### Record extracts ###

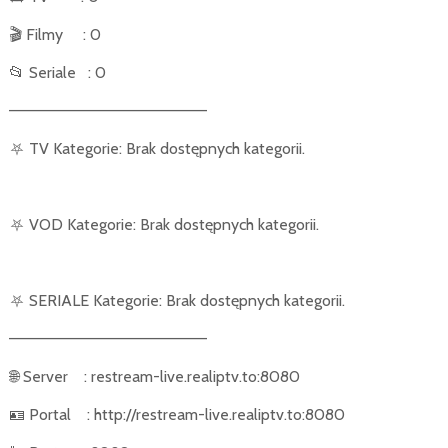
🎬
Filmy
: 0
📂
Seriale
: 0
––––––––––––––––––––––
⛧
TV Kategorie: Brak dostępnych kategorii.
⛧
VOD Kategorie: Brak dostępnych kategorii.
⛧
SERIALE Kategorie: Brak dostępnych kategorii.
––––––––––––––––––––––
🌐
Server
: restream-live.realiptv.to:8080
🪪
Portal
: http://restream-live.realiptv.to:8080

###

▸ Exercise prompt
Quote the lines above word for word, leaving out the pictures.

▸ Solution to this task
🎬
Filmy
: 0
📂
Seriale
: 0
––––––––––––––––––––––
⛧
TV Kategorie: Brak dostępnych kategorii.
⛧
VOD Kategorie: Brak dostępnych kategorii.
⛧
SERIALE Kategorie: Brak dostępnych kategorii.
––––––––––––––––––––––
🌐
Server
: restream-live.realiptv.to:8080
🪪
Portal
: http://restream-live.realiptv.to:8080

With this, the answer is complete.